Letters to the Editor
Identification of Pathogenic Mutations for Dilated Cardiomyopathy Accompanied With Unicuspid Aortic Valve ― Reply ―
2018 Volume 82 Issue 6 Pages 1724-
Details
2018 Volume 82 Issue 6 Pages 1724-
We appreciate Dr. Morita’s and Dr. Komuro’s interest in our study.1 We concur with their comments. As stated by Dr. Morita, family history information is mandatory when caring for patients with dilated cardiomyopathy, whether familial or not. The American College of Medical Genetics and Genomics and the Association of Molecular Pathology suggest that increasing amounts of cosegregation evidence could lead to an evidence criterion of supporting, moderate, or strong evidence that a variant is pathogenic. Non-segregation is considered strong evidence that the variant is benign.2 In the present case, the patient had healthy parents and a young sister with no history of heart disease. Their genetic tests were not performed. In addition, he was single and had no children. Therefore, we did not confirm cosegregation.
In the next-generation sequencing era, genetic screening will help to obtain accurate diagnosis of numerous diseases more efficiently. This advanced technology has the potential to uncover pathogenic mutations and find new disease-causing pathogenic variants. In this sense, we suggested that genetic screening “might” explain the eccentric hypertrophy in the proband and added that “further molecular and functional studies are needed to clarify whether these rare variants are pathogenic”. The CRISPR (clustered, regularly interspaced, short palindromic repeats)/CRISPR-associated 9 (Cas9) system is emerging as a promising genome-editing tool to manipulate genes and analyze functional characterization in various cellular and animal models. We are now planning to manipulate these mutations in zebrafish to define the pathological mechanisms.

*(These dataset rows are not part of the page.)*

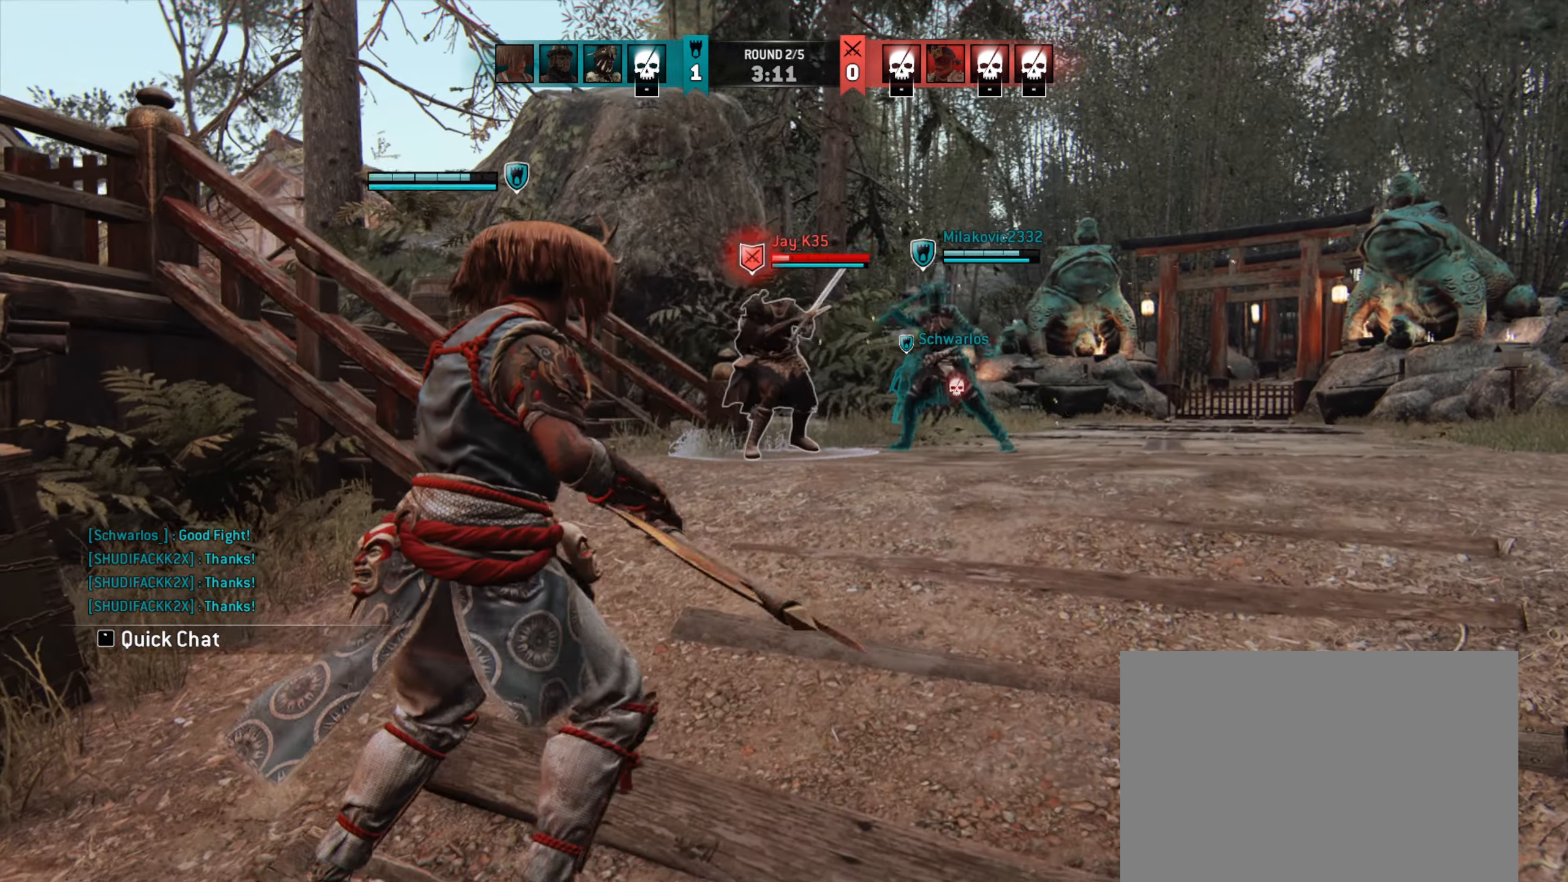
{"keys": ["d"], "mouse": [], "events": [[150, "mouse_mb5", "down"], [283, "mouse_mb5", "up"]]}
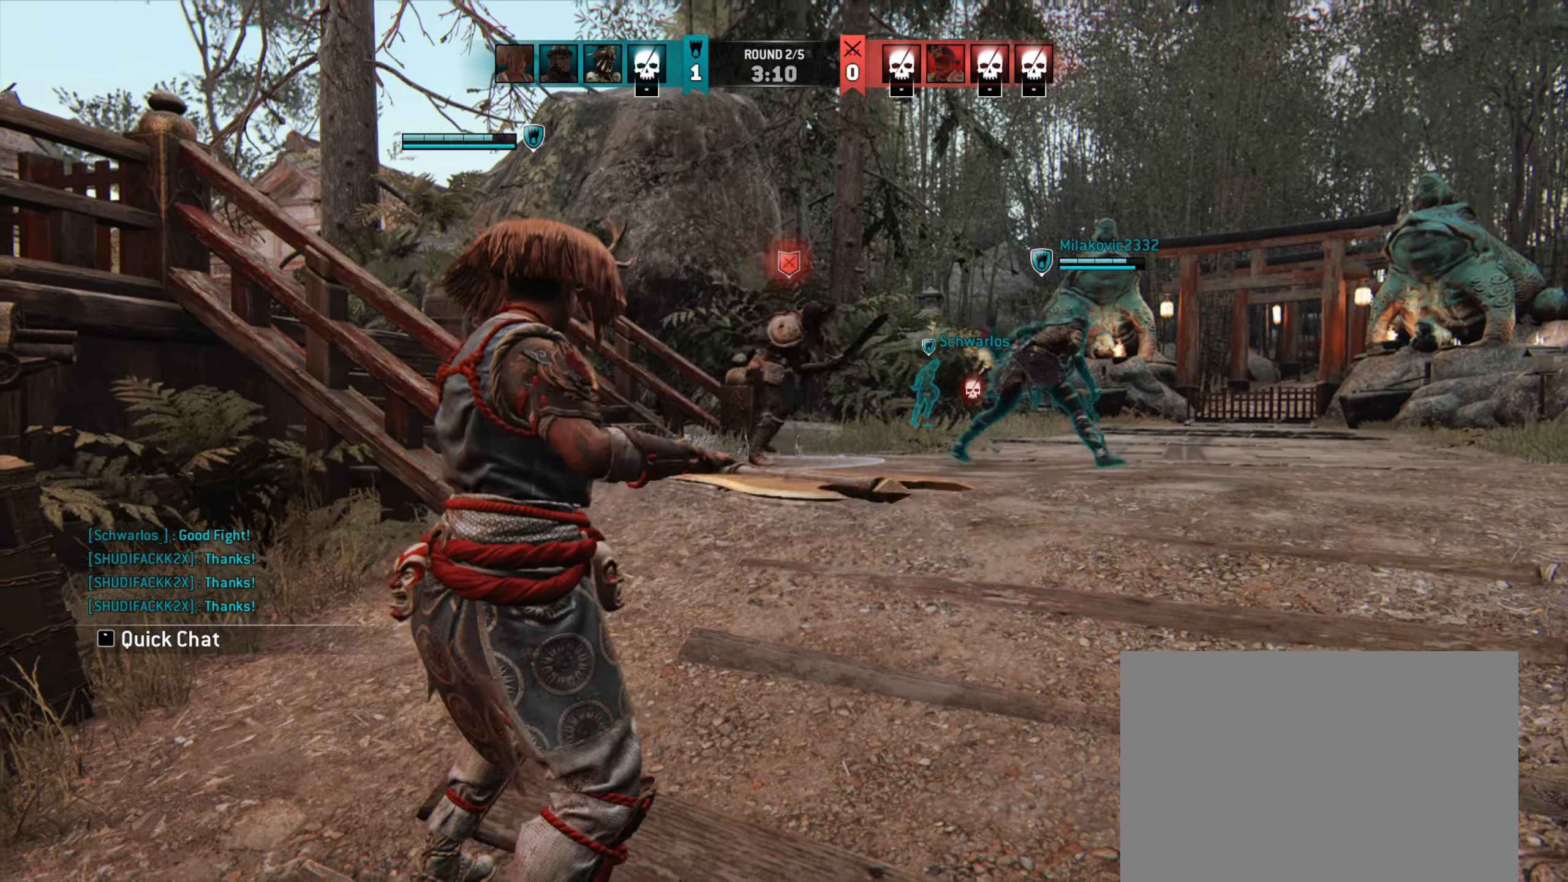
{"keys": ["d"], "mouse": [], "events": []}
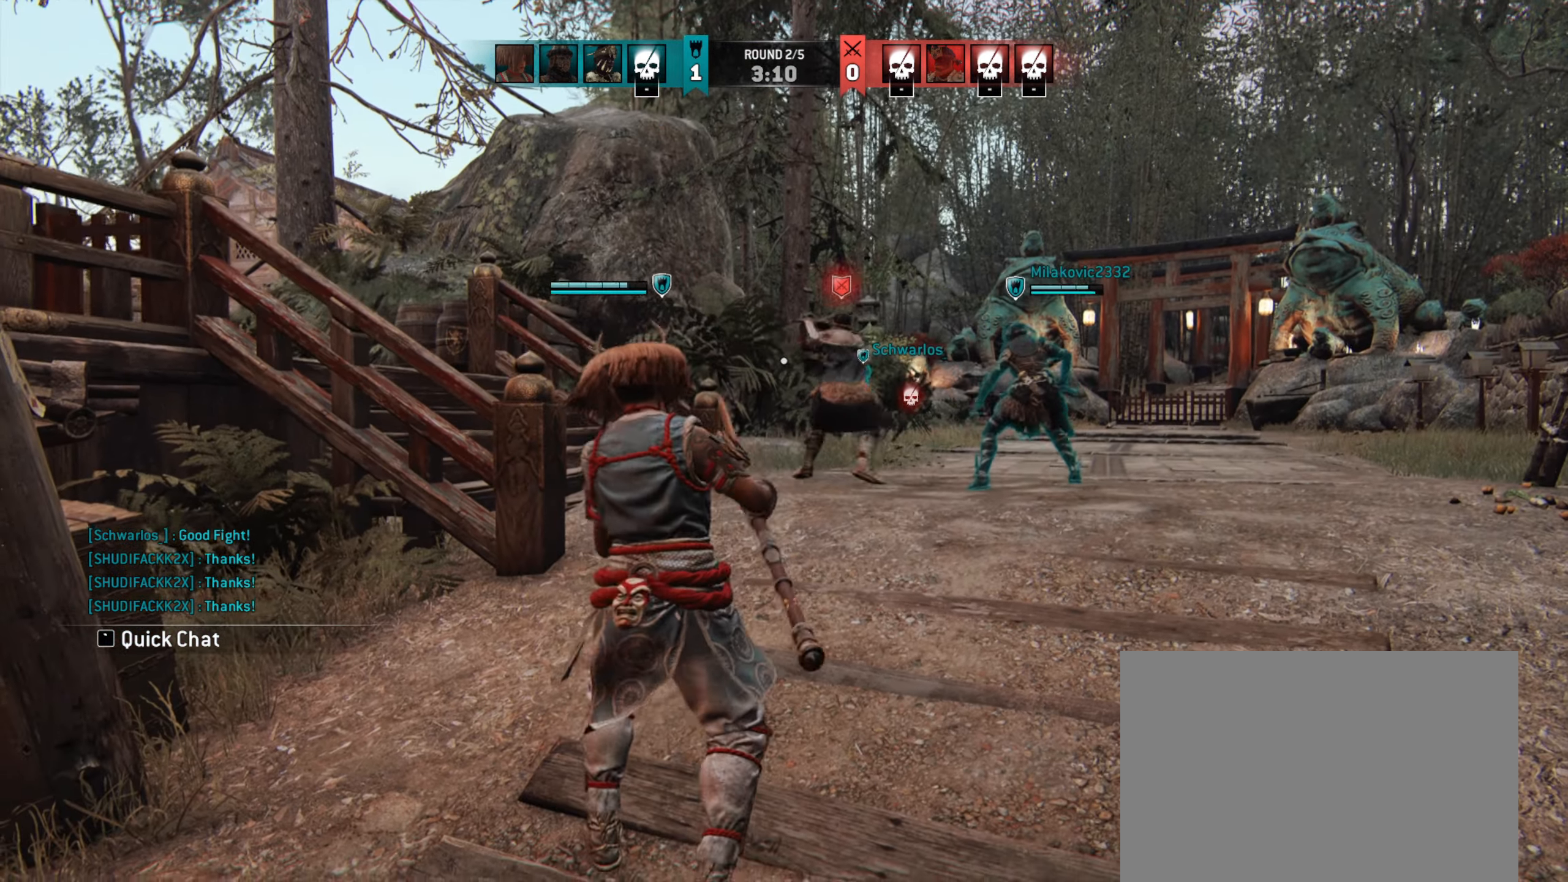
{"keys": ["d"], "mouse": [], "events": []}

As Dr. Morita also mentioned, the relationship between the 2 novel rare variants identified in the present case and clinical presentation with eccentric hypertrophy remains uncertain. Classification of the pathogenicity of variants will be an ongoing and important task. We have to carefully assess whether the rare variants detected in sequencing studies are truly significant regarding the disease. When novel rare variants are identified through genetic screening, close attention should be paid to the interpretation, especially with newly identified rare variants. We again thank Dr. Morita and Dr. Komuro for their valuable comments on our paper.